Filing your income tax return is only half the job done. The Income-Tax Department has made it clear that an ITR must be e-verified within 30 days of filing, or else it will be treated as invalid.
This could also delay any refunds you are expecting.
When you file your return online, the system requires confirmation that the filing has genuinely been made by you. This step, known as e-verification, is a safeguard against fraud and ensures the return is officially recorded.
Without this step, your ITR will be considered incomplete even if you have submitted all the details correctly.
The income tax portal offers multiple ways to complete this process. You can log in and verify using Aadhaar OTP, net banking, or an electronic verification code (EVC) linked to your pre-validated bank or demat account.
Once verified, an acknowledgement is instantly generated, confirming that your filing is complete.
Some taxpayers still prefer offline methods. In such cases, you can verify through your bank’s ATM, or send a signed copy of the ITR-V form by speed post to the Centralised Processing Centre (CPC) in Bengaluru.

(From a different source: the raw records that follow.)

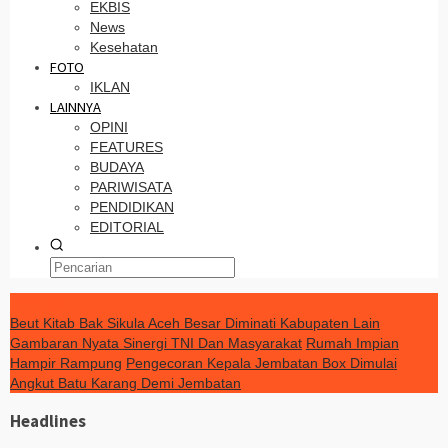
EKBIS
News
Kesehatan
FOTO
IKLAN
LAINNYA
OPINI
FEATURES
BUDAYA
PARIWISATA
PENDIDIKAN
EDITORIAL
TERKINI
Beut Kitab Bak Sikula Aceh Besar Diminati Kabupaten Lain
Gambaran Nyata Sinergi TNI Dan Masyarakat
Rumah Impian
Hampir Rampung
Pengecoran Kepala Jembatan Box Dimulai
Angkut Batu Karang Demi Jembatan
Headlines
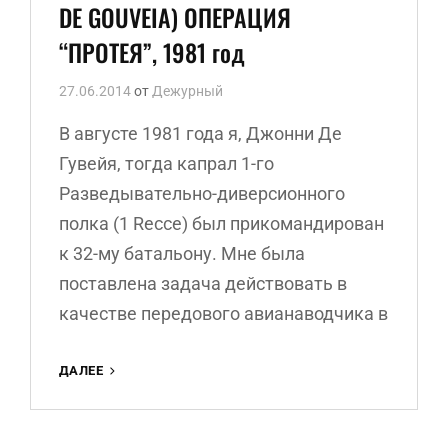
DE GOUVEIA) ОПЕРАЦИЯ
“ПРОТЕЯ”, 1981 год
27.06.2014
от
Дежурный
В августе 1981 года я, Джонни Де
Гувейя, тогда капрал 1-го
Разведывательно-диверсионного
полка (1 Recce) был прикомандирован
к 32-му батальону. Мне была
поставлена задача действовать в
качестве передового авианаводчика в
ДЖОННИ
ДАЛЕЕ
ДЕ
ГОУВЕЙЯ
(JOHNNY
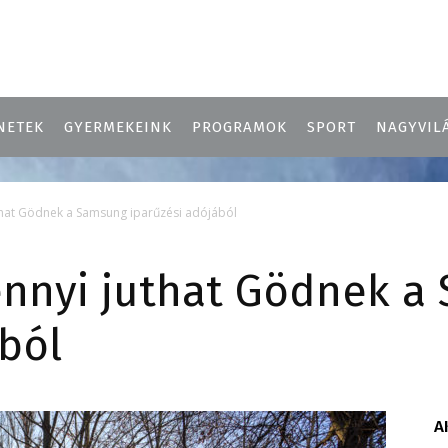
NETEK
GYERMEKEINK
PROGRAMOK
SPORT
NAGYVIL
uthat Gödnek a Samsung iparűzési adójából
ennyi juthat Gödnek a
ból
A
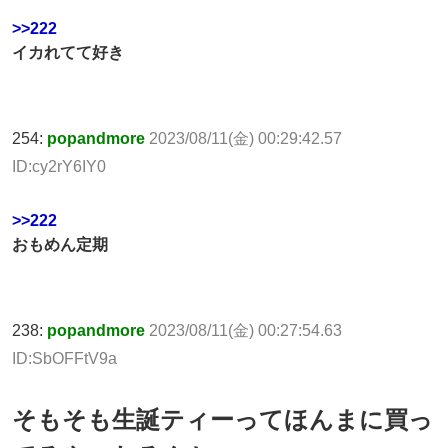
>>222
イカれてて好き
254:
popandmore
2023/08/11(金) 00:29:42.57
ID:cy2rY6IY0
>>222
おもめん定期
238:
popandmore
2023/08/11(金) 00:27:54.63
ID:SbOFFtV9a
そもそも生誕ティーってほんまに買っ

The date on which the form is received at CPC is what determines whether it falls within the 30-day window.
If you fail to verify within the time limit, the return will either be treated as invalid or considered filed on the date you finally verify it. This means you could end up facing late-filing consequences, including interest, penalties, and loss of certain benefits.
More importantly, your refund will not be processed until verification is completed.
Yes, in cases where an authorised signatory or representative is allowed to act on your behalf, they can also complete the e-verification.
They can use Aadhaar OTP, net banking, or EVC generated through a linked bank or demat account.